The Supreme Court will decide whether Arizona’s redistricting plan violates the Equal Protection Clause of the Fourteenth Amendment of the U.S. Constitution by diluting the voting power of its residents. The Court will also consider whether Arizona must justify deviations in population between districts, and what kind of justification Arizona may properly raise. In 2000, Arizona voters approved a ballot initiative creating the Arizona Independent Redistricting Commission (the “Commission”), entrusted with redrawing the state’s legislative and congressional districts for future elections. See Harris v. Ariz. Indep. Redistricting Comm’n, 993 F. Supp. 2d 1042, 1050 (D. Ariz., 2014). In 2011–2012, the Commission created a new legislative map, which caused population deviation between districts. On April 27,  2012  appellant Wesley W. Harris and others brought suit against the Commission in District Court for the District of Arizona, challenging the new legislative map. See Harris, 993 F. Supp. 2d at 1046. Harris argues that the Commission violates the one-person, one-vote principle of Equal Protection Clause by drawing unequal districts that dilute the voting power of citizens depending on where they live. See Brief for Appellants, Wesley W. Harris, et al. at 50. According to Harris, neither advancing partisan goals nor obtaining preclearance under Section 5 of the Voting Rights Act are legitimate reasons to draw voting districts of unequal population. See id. at 25-26, 36. The Commission contends that where the difference between the most densely and least densely populated districts is less than 10 percent, the Commission does not need to justify why those districts were not drawn to be precisely equal. See Brief for Appellee, Ariz. Indep. Redistricting Comm’n at 29-34. Moreover, the Commission argues that the deviations in  population  were the result of a good-faith effort to satisfy section 5 preclearance. See id. at 38–40. The Court’s decision will affect redistricting plans  nationwide,  and could impact the way in which states consider race or ethnicity in the redistricting process.
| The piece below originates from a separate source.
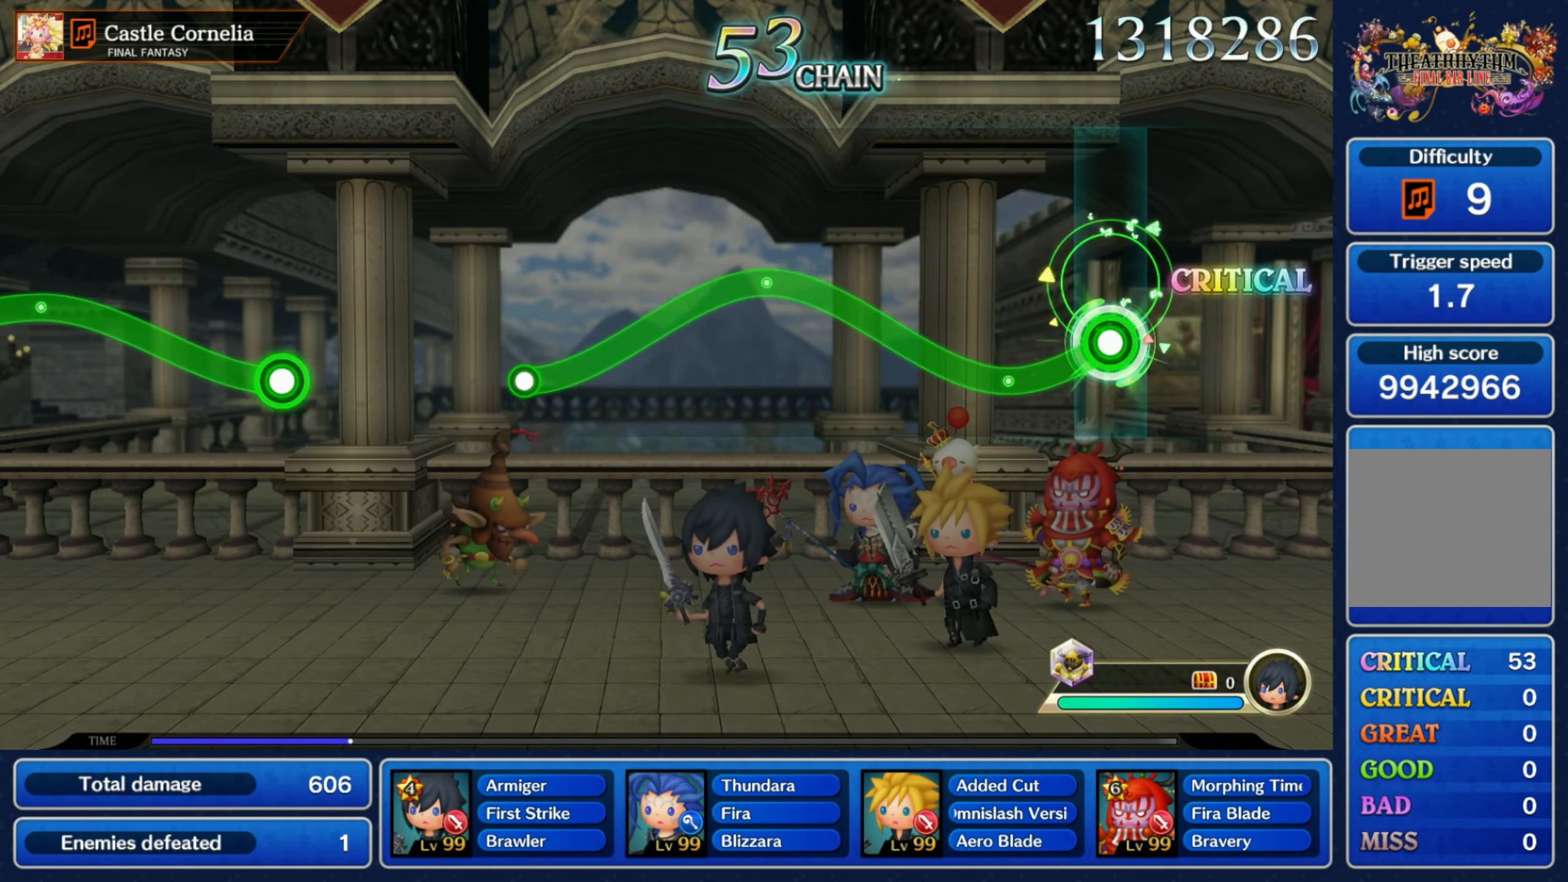
{"dt_ms": 500, "buttons": ["L1"], "left_stick": "down", "right_stick": "center"}
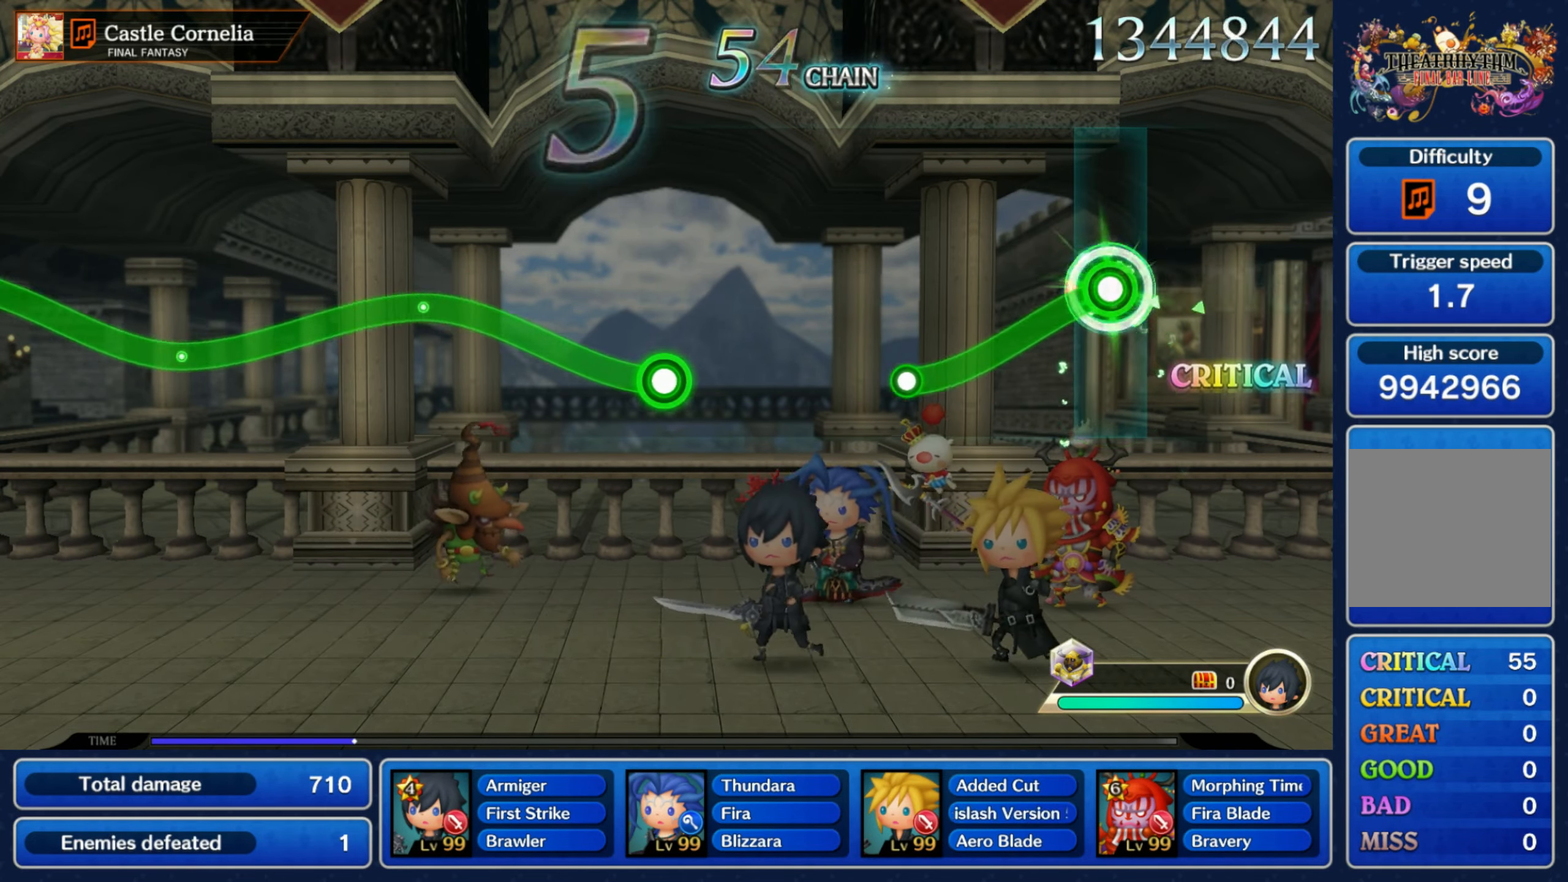
{"dt_ms": 500, "buttons": [], "left_stick": "center", "right_stick": "center", "events": [[284, "L1", "up"], [317, "left_stick", "center"]]}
Questions as Framed for the Court by the Parties

  1. Does the desire to gain partisan advantage for one political party justify intentionally creating over- populated legislative districts that result in tens of thousands of individual voters being denied Equal Protection because their individual votes are devalued, violating the one-person, one-vote principle?
  2. Does the desire to obtain favorable preclearance review by the Justice Department permit the creation of legislative districts that deviate from the one-person, one-vote principle? And, even if creating unequal districts to obtain preclearance approval was once justified, is this still a legitimate justification after Shelby County v. Holder, 133 S. Ct. 2612 (2013)?

In 2000, Arizona voters approved a ballot initiative creating the Arizona Independent Redistricting Commission, entrusted with redrawing the state’s legislative and congressional districts for future elections. See Harris v. Ariz. Indep. Redistricting Comm’n, 993 F. Supp.